Museum and library collaboration

Photo of Boxes on their way to be digitized at the library
The museum archives ready for transport to the library for digitizing.

Enter CSU Libraries Dean Karen Estlund and College of Health and Human Science Dean Lise Youngblade with a grant opportunity. In April, the National Endowment for the Humanities announced a special CARES Act competitive grant to assist cultural organizations with responding to the pandemic. Could the library partner with the museum on a project we had in the works? Yes! The museum was already planning an exhibition about our history for the Fall 2020 semester. Still uncertain if we would be able to reopen to the public in the fall, we formed a collaborative team to turn Threads of Our Community: A History of the Avenir Museum from a physical gallery installation into an online exhibition.

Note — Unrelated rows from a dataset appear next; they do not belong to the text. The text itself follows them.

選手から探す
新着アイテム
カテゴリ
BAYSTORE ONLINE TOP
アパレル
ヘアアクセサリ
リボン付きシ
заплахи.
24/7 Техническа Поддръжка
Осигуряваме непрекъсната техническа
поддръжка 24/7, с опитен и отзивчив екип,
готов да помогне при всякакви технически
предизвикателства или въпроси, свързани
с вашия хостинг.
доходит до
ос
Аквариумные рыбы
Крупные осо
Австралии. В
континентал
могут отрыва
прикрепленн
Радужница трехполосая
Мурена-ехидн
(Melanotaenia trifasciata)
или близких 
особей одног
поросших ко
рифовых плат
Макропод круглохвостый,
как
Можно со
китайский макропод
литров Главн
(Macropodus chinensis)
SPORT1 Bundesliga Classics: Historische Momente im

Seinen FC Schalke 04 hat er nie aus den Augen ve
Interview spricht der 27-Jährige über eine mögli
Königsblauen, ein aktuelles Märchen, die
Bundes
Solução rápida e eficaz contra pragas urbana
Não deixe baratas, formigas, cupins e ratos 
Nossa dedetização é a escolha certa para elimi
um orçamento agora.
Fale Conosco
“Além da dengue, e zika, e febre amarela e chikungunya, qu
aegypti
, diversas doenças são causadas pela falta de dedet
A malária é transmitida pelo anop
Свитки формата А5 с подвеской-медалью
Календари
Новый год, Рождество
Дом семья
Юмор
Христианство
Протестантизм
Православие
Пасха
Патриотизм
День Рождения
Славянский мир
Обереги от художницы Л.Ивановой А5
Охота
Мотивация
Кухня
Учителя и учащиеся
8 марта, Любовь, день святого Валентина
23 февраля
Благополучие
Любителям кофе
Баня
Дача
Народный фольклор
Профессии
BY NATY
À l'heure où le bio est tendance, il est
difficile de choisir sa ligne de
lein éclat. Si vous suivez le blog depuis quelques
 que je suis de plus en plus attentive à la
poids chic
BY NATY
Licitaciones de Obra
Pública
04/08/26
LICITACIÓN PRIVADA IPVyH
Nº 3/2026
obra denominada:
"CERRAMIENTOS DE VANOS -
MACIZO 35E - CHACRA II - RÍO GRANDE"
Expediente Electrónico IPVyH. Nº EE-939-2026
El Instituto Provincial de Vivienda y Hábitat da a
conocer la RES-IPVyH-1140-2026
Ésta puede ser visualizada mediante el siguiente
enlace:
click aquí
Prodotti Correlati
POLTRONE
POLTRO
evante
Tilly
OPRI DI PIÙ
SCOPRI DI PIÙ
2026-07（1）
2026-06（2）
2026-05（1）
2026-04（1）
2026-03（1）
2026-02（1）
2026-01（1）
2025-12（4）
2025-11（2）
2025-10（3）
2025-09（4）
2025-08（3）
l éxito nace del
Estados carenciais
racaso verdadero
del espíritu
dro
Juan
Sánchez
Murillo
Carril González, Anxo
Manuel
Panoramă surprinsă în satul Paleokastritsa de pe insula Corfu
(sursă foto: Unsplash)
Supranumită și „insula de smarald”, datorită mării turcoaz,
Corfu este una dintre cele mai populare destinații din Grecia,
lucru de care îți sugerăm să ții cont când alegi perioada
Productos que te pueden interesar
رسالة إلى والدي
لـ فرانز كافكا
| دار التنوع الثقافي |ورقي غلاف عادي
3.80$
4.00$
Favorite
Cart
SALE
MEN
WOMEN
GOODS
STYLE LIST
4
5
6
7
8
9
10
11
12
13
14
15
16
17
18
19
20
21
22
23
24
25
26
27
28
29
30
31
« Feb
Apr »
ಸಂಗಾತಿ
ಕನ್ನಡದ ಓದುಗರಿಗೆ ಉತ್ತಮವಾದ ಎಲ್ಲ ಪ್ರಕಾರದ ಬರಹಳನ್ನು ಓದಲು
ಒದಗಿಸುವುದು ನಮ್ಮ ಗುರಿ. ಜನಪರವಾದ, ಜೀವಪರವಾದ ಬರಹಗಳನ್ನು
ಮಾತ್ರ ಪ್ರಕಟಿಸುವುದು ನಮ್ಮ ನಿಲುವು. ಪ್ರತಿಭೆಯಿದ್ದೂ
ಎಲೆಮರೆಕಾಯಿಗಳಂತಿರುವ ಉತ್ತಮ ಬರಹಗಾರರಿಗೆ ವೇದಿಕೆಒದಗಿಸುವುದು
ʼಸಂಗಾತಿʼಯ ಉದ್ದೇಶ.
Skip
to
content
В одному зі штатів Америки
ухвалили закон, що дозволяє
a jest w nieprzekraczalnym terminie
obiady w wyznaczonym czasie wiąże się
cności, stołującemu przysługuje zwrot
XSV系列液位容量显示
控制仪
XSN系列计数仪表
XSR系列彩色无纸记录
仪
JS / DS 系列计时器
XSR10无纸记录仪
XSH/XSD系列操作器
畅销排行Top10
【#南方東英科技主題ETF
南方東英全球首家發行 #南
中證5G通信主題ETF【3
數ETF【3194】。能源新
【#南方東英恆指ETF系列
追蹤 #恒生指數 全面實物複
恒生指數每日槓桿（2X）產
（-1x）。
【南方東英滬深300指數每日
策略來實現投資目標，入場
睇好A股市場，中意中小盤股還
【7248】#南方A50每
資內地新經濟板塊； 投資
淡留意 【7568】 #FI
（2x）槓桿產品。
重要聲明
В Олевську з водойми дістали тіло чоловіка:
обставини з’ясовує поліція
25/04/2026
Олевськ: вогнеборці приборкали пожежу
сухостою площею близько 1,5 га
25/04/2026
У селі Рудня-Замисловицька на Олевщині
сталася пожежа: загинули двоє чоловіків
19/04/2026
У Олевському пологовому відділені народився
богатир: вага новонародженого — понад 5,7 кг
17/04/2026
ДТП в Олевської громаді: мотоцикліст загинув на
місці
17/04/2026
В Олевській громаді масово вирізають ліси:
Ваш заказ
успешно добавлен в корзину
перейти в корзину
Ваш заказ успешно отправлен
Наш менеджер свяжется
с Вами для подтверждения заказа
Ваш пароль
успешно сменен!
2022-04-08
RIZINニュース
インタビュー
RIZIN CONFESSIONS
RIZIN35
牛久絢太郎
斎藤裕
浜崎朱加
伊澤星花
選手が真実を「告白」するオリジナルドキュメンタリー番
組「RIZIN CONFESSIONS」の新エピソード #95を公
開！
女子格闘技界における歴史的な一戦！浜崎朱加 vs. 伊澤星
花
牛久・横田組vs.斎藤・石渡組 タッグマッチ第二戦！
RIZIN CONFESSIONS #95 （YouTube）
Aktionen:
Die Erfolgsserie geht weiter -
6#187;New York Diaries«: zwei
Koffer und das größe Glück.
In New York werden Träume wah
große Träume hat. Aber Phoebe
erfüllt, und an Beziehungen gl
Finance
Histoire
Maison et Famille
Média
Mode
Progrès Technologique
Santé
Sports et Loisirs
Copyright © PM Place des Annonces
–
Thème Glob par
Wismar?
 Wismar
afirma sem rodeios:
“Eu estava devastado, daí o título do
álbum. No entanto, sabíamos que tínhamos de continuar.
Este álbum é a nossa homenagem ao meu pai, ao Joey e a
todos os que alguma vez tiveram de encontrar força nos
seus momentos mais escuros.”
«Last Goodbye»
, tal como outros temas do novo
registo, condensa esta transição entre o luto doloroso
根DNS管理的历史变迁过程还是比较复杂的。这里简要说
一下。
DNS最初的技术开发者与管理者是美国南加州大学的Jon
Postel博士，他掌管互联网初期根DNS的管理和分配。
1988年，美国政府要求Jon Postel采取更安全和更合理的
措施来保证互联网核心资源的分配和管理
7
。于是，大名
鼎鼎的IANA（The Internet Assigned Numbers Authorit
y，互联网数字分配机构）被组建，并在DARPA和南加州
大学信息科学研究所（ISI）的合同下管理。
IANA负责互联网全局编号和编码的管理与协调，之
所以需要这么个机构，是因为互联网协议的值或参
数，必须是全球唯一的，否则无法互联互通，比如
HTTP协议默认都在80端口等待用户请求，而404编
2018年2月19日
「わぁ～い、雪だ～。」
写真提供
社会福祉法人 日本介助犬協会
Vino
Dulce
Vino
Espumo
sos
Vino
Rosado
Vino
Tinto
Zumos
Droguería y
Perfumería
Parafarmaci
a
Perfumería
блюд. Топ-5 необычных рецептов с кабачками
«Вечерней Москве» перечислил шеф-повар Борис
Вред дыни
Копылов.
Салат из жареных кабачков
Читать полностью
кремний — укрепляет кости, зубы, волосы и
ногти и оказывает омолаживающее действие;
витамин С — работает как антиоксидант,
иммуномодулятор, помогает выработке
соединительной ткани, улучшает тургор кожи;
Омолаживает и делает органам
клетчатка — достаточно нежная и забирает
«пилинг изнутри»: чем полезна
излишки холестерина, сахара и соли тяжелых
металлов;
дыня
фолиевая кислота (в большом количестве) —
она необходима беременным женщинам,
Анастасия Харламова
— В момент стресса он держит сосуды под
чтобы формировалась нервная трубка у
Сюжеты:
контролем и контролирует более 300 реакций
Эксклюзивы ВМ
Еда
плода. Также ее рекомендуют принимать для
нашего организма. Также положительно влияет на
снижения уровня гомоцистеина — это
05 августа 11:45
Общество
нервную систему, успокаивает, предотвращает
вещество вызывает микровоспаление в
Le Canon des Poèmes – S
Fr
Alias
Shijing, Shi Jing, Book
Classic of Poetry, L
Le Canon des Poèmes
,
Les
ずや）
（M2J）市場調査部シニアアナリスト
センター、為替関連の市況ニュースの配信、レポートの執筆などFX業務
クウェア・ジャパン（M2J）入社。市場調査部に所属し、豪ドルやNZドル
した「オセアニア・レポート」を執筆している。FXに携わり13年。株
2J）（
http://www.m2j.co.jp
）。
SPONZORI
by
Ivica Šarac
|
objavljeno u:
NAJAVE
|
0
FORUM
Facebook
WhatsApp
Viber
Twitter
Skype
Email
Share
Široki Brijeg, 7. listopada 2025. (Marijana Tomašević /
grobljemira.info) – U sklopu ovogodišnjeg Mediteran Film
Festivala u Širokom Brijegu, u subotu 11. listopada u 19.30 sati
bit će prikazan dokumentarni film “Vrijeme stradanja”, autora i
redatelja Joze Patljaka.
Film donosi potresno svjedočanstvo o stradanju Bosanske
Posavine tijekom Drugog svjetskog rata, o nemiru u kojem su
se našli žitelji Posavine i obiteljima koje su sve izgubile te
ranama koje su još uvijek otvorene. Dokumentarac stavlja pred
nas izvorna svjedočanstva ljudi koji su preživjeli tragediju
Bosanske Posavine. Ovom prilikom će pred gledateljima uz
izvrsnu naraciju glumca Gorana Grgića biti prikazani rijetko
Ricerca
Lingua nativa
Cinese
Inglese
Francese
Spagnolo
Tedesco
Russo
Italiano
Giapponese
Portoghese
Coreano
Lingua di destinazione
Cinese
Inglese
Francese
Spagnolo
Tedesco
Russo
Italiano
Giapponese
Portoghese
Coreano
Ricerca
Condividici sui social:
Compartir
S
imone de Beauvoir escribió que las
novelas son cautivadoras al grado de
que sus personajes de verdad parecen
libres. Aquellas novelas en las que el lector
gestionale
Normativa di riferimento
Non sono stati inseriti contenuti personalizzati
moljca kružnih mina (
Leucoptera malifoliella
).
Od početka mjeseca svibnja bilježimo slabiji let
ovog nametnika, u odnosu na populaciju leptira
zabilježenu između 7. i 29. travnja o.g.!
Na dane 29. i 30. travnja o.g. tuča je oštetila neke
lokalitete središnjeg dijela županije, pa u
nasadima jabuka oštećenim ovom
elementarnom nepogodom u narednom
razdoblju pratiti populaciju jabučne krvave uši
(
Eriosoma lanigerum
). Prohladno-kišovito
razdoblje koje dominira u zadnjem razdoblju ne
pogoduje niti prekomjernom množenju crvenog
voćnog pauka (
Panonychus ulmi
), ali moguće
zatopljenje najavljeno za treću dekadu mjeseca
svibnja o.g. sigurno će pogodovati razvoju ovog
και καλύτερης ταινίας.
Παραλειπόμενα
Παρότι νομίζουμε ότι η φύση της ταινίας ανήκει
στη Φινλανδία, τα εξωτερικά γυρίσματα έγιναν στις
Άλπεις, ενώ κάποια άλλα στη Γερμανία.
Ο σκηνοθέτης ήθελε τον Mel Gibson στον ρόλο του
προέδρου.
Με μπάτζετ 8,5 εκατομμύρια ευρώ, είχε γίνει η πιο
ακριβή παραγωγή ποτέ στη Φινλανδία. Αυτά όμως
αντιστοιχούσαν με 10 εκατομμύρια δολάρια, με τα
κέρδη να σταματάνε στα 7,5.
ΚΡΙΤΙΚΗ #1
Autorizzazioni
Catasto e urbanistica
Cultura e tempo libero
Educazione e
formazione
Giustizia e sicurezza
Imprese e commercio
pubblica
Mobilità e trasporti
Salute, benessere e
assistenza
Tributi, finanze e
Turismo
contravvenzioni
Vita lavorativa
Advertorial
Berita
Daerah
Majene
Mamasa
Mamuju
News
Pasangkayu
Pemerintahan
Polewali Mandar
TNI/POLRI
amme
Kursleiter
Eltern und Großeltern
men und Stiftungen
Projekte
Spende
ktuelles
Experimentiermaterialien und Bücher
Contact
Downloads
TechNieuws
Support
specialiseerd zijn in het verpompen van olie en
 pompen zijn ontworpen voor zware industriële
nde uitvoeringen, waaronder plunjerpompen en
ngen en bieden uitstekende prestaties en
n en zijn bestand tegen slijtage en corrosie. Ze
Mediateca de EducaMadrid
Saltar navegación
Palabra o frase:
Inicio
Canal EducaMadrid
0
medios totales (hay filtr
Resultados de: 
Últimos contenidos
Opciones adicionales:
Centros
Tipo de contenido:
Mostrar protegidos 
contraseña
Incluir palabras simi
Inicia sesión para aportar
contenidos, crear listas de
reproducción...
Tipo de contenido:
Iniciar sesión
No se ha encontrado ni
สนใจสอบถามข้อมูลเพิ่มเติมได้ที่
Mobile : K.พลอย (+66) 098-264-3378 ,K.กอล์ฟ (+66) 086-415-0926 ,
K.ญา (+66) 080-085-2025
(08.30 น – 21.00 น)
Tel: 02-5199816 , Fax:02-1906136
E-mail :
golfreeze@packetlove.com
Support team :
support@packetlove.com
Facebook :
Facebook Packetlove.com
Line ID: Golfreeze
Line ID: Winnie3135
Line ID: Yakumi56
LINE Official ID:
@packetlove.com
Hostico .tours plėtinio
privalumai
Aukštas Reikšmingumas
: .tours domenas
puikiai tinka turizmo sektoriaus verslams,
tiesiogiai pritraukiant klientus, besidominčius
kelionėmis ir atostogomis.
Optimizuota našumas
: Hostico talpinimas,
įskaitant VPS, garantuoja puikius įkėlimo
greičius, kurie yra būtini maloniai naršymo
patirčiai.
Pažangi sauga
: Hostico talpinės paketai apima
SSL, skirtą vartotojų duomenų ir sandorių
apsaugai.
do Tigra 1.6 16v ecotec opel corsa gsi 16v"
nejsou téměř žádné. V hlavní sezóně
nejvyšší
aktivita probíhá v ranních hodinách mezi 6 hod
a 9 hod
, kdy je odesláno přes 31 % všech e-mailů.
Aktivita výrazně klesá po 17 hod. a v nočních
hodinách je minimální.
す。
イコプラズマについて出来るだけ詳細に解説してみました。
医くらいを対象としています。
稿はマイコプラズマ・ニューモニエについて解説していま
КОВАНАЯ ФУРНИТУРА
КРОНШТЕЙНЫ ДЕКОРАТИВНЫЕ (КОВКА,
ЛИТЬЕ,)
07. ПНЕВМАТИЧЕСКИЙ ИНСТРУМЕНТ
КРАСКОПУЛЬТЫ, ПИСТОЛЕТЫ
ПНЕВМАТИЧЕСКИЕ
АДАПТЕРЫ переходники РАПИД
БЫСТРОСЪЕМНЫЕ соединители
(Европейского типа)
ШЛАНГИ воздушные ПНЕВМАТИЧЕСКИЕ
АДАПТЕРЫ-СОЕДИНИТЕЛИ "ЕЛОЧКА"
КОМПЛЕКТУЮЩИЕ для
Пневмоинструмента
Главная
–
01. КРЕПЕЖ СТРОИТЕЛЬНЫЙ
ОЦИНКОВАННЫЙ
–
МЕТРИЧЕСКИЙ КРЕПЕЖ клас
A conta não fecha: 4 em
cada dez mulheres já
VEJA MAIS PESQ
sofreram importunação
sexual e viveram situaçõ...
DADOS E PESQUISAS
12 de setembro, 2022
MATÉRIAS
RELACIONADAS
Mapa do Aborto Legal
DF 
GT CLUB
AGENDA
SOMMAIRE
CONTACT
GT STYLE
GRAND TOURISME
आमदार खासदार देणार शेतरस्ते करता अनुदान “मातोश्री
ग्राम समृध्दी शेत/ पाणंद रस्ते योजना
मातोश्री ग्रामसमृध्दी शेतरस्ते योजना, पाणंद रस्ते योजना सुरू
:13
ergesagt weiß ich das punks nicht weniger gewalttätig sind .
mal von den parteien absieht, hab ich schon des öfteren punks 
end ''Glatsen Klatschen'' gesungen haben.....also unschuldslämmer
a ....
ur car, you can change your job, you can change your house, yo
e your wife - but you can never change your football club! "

The planning and research for this exhibit began back in the spring of 2019 when history graduate student intern Carly Boerrigter conducted preliminary research and recorded interviews with people tied to the museum’s history. Further digging into the archives and additional interviews were conducted into the early months of 2020. As we transitioned to remote work, graduate assistant Courtney Morgan and community volunteer Zoe Volpa continued researching online and transcribing the recorded interviews.

NEH CARES Grant

In late June, we were notified that our project was selected for funding by the National Endowment for the Humanities. Over the summer, the content for the exhibition was reworked for an online experience. Selections from the museum’s archive were scanned, and detailed information for each item was created following professional library standards for digital archiving. By the end of August, 127 individual items from the museum’s archives were available to the public in the university’s digital repository Mountain Scholar.

Microsoft Teams Photo of the Library and Avenir Team
An NEH CARES grant supported project salaries for a ten person collaborative team from CSU Libraries and the Avenir Museum. Pictured from top to bottom, left to right in a virtual team meeting: Heather Short, Dawn Paschal, Katie Knowles, Megan Osborne, Mark Shelstad, Helen Baer, Doreen Beard, Yongli Zhou, Trista Barker, Jenna Allen

Virtual exhibits require a different set of skills and expertise than designing and installing a physical exhibit. Luckily our project team members have this knowledge! The original gallery exhibit plan involved places for visitors to contribute their memories about the museum’s history, and to suggest ideas for future exhibits, programs, and collecting initiatives. The team knew this was an important component to include in the virtual exhibit. After selecting a web exhibit platform that included special functions for visitor participation, the overall look and structure of the site was set up, all of the data and image files that were digitized were added to the website, individual pages were created that combined the curated stories with images from the archives, and pages for the interactive community contributions were prepared. Final edits were made using feedback from the project team and museum volunteers, and then we launched the museum’s first virtual exhibition at the beginning of October.

The Avenir Museum is grateful to have collaborated with CSU Libraries on this project to help us do what we do best – connect people through textiles. This exhibit is all about the community of people who built a collection and a museum filled with apparel and textiles for our university. We hope you enjoy reading the stories we’ve curated from the museum’s archives. And we are calling on you to contribute your own memories of our past and your ideas for what the museum should do next. We will keep updating the website as people contribute memories and ideas, but we need your help to make those pages exciting!

The Avenir Museum of Design and Merchandising is in the Department of Design and Merchandising, part of CSU’s College of Health and Human Sciences.